OBJECTIVE:
Rewrite each line of the listing below as one item in a numbered list, skipping the blank lines.

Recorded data

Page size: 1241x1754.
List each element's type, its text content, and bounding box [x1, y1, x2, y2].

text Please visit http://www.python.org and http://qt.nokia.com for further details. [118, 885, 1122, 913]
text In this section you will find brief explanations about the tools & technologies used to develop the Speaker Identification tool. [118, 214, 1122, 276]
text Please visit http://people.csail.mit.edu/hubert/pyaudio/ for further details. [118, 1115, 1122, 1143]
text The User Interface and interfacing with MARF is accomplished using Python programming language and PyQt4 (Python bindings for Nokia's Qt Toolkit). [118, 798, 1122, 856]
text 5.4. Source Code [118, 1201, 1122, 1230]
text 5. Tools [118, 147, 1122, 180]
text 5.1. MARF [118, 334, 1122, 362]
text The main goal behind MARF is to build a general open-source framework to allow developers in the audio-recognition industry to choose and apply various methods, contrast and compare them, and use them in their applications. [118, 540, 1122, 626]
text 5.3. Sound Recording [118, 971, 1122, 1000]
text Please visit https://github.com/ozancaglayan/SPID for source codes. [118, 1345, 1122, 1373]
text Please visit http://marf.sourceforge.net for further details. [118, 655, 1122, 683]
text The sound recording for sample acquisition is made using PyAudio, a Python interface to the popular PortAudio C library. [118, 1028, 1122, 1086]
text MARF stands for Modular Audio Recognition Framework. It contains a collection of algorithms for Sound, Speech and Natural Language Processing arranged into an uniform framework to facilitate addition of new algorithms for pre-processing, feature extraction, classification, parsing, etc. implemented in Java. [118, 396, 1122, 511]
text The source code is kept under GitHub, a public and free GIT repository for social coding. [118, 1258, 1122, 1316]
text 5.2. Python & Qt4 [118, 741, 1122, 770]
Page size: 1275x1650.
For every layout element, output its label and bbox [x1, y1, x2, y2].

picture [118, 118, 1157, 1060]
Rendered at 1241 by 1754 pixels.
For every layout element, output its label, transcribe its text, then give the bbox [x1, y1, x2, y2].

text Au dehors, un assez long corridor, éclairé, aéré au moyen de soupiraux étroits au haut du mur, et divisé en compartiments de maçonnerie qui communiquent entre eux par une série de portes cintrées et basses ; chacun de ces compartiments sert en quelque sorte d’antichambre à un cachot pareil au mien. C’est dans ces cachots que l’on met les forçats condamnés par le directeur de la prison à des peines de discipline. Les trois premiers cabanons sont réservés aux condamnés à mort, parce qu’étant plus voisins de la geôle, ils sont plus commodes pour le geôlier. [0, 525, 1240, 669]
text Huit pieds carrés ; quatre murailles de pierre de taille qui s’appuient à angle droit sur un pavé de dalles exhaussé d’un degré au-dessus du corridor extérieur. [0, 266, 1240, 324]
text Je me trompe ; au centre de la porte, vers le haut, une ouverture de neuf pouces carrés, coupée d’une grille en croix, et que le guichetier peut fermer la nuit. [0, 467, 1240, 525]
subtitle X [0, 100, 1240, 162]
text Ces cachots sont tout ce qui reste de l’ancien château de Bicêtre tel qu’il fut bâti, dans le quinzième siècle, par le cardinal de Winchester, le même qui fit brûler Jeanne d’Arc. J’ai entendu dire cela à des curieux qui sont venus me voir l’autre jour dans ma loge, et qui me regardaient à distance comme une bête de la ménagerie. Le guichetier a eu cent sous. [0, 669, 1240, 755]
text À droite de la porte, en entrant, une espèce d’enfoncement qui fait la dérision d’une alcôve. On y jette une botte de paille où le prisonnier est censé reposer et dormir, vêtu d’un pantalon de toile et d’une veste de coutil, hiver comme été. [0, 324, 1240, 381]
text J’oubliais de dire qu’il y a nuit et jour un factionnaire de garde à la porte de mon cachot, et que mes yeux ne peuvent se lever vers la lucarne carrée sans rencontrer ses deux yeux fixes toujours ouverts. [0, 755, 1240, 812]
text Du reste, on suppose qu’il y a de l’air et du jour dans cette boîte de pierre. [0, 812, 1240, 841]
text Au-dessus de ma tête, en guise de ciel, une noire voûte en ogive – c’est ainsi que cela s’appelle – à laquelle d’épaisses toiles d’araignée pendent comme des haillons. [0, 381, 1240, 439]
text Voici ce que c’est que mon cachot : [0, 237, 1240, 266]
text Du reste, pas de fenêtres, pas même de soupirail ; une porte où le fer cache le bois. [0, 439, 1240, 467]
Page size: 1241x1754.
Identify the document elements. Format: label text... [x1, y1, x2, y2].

RESPONSE:
1. Page size: 1241x1754.
2. List each element's type, its text content, and bounding box [x1, y1, x2, y2].
3. text Please visit http://www.python.org and http://qt.nokia.com for further details. [118, 885, 1122, 913]
4. text In this section you will find brief explanations about the tools & technologies used to develop the Speaker Identification tool. [118, 214, 1122, 276]
5. text Please visit http://people.csail.mit.edu/hubert/pyaudio/ for further details. [118, 1115, 1122, 1143]
6. text The User Interface and interfacing with MARF is accomplished using Python programming language and PyQt4 (Python bindings for Nokia's Qt Toolkit). [118, 798, 1122, 856]
7. text 5.4. Source Code [118, 1201, 1122, 1230]
8. text 5. Tools [118, 147, 1122, 180]
9. text 5.1. MARF [118, 334, 1122, 362]
10. text The main goal behind MARF is to build a general open-source framework to allow developers in the audio-recognition industry to choose and apply various methods, contrast and compare them, and use them in their applications. [118, 540, 1122, 626]
11. text 5.3. Sound Recording [118, 971, 1122, 1000]
12. text Please visit https://github.com/ozancaglayan/SPID for source codes. [118, 1345, 1122, 1373]
13. text Please visit http://marf.sourceforge.net for further details. [118, 655, 1122, 683]
14. text The sound recording for sample acquisition is made using PyAudio, a Python interface to the popular PortAudio C library. [118, 1028, 1122, 1086]
15. text MARF stands for Modular Audio Recognition Framework. It contains a collection of algorithms for Sound, Speech and Natural Language Processing arranged into an uniform framework to facilitate addition of new algorithms for pre-processing, feature extraction, classification, parsing, etc. implemented in Java. [118, 396, 1122, 511]
16. text The source code is kept under GitHub, a public and free GIT repository for social coding. [118, 1258, 1122, 1316]
17. text 5.2. Python & Qt4 [118, 741, 1122, 770]
18. Page size: 1275x1650.
19. For every layout element, output its label and bbox [x1, y1, x2, y2].
20. picture [118, 118, 1157, 1060]
21. Rendered at 1241 by 1754 pixels.
22. For every layout element, output its label, transcribe its text, then give the bbox [x1, y1, x2, y2].
23. text Au dehors, un assez long corridor, éclairé, aéré au moyen de soupiraux étroits au haut du mur, et divisé en compartiments de maçonnerie qui communiquent entre eux par une série de portes cintrées et basses ; chacun de ces compartiments sert en quelque sorte d’antichambre à un cachot pareil au mien. C’est dans ces cachots que l’on met les forçats condamnés par le directeur de la prison à des peines de discipline. Les trois premiers cabanons sont réservés aux condamnés à mort, parce qu’étant plus voisins de la geôle, ils sont plus commodes pour le geôlier. [0, 525, 1240, 669]
24. text Huit pieds carrés ; quatre murailles de pierre de taille qui s’appuient à angle droit sur un pavé de dalles exhaussé d’un degré au-dessus du corridor extérieur. [0, 266, 1240, 324]
25. text Je me trompe ; au centre de la porte, vers le haut, une ouverture de neuf pouces carrés, coupée d’une grille en croix, et que le guichetier peut fermer la nuit. [0, 467, 1240, 525]
26. subtitle X [0, 100, 1240, 162]
27. text Ces cachots sont tout ce qui reste de l’ancien château de Bicêtre tel qu’il fut bâti, dans le quinzième siècle, par le cardinal de Winchester, le même qui fit brûler Jeanne d’Arc. J’ai entendu dire cela à des curieux qui sont venus me voir l’autre jour dans ma loge, et qui me regardaient à distance comme une bête de la ménagerie. Le guichetier a eu cent sous. [0, 669, 1240, 755]
28. text À droite de la porte, en entrant, une espèce d’enfoncement qui fait la dérision d’une alcôve. On y jette une botte de paille où le prisonnier est censé reposer et dormir, vêtu d’un pantalon de toile et d’une veste de coutil, hiver comme été. [0, 324, 1240, 381]
29. text J’oubliais de dire qu’il y a nuit et jour un factionnaire de garde à la porte de mon cachot, et que mes yeux ne peuvent se lever vers la lucarne carrée sans rencontrer ses deux yeux fixes toujours ouverts. [0, 755, 1240, 812]
30. text Du reste, on suppose qu’il y a de l’air et du jour dans cette boîte de pierre. [0, 812, 1240, 841]
31. text Au-dessus de ma tête, en guise de ciel, une noire voûte en ogive – c’est ainsi que cela s’appelle – à laquelle d’épaisses toiles d’araignée pendent comme des haillons. [0, 381, 1240, 439]
32. text Voici ce que c’est que mon cachot : [0, 237, 1240, 266]
33. text Du reste, pas de fenêtres, pas même de soupirail ; une porte où le fer cache le bois. [0, 439, 1240, 467]
34. Page size: 1241x1754.
35. Identify the document elements. Format: label text... [x1, y1, x2, y2].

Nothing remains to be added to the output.